Stored dataset items
....
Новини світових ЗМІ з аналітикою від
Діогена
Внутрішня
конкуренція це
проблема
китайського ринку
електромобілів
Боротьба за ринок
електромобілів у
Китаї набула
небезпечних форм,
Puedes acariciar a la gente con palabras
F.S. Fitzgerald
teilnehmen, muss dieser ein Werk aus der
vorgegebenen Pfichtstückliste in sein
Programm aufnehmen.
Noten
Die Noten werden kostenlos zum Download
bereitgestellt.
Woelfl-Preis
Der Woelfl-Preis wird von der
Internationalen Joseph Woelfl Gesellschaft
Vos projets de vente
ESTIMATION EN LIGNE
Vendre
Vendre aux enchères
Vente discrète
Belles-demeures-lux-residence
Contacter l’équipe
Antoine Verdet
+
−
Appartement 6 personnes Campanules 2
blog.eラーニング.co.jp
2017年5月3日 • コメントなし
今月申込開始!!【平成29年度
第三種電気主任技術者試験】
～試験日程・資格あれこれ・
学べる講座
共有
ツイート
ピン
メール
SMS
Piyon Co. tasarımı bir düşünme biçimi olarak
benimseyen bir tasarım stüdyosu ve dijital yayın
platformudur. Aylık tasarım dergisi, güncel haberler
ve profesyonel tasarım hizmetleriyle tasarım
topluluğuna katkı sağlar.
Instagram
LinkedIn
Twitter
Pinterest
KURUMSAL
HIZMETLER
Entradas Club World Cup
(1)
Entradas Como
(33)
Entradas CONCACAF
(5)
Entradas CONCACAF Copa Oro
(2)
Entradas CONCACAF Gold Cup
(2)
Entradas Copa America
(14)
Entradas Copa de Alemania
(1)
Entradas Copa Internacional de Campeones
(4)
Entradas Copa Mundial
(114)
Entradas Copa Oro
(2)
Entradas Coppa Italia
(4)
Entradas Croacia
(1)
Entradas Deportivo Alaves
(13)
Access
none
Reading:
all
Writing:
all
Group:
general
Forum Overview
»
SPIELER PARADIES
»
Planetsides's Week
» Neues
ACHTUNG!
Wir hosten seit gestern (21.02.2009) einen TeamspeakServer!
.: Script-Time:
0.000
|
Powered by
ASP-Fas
....
### Exercise aim
Lines from the entries that contain the word "Preis" are what the answer must hold.

### Completed task
Woelfl-Preis
Der Woelfl-Preis wird von der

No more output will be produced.